*EXERCISE OBJECTIVE*
Find the "pleasantly surprised." line in the records below and repeat it and every later line exactly, up to the last; do not include pictures.

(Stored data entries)
● ● ● ● ●

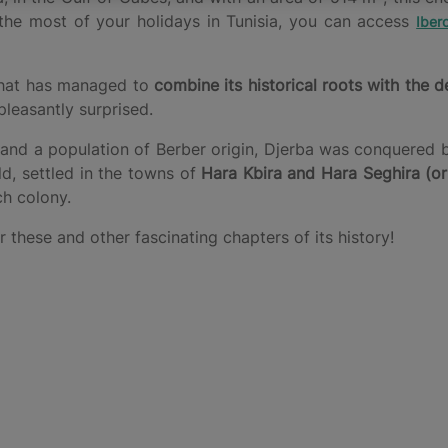
 the most of your holidays in Tunisia, you can access
Iber
 that has managed to
combine its historical roots with the d
pleasantly surprised.
nd a population of Berber origin, Djerba was conquered by
d, settled in the towns of
Hara Kbira and Hara Seghira (or
ch colony.
these and other fascinating chapters of its history!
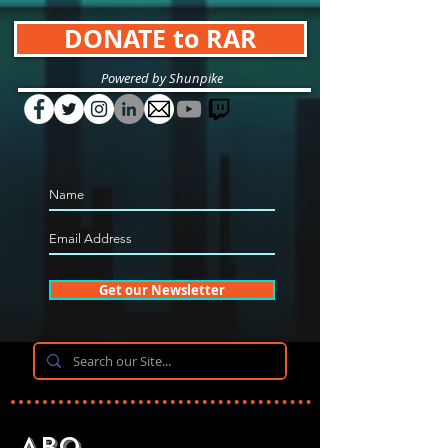
DONATE to RAR
Powered by Shunpike
Get our Newsletter
Abo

● ● ● ● ●

*RESULT OF THE TASK*
pleasantly surprised.
nd a population of Berber origin, Djerba was conquered by
d, settled in the towns of
Hara Kbira and Hara Seghira (or
ch colony.
these and other fascinating chapters of its history!
DONATE to RAR
Powered by Shunpike
Get our Newsletter
Abo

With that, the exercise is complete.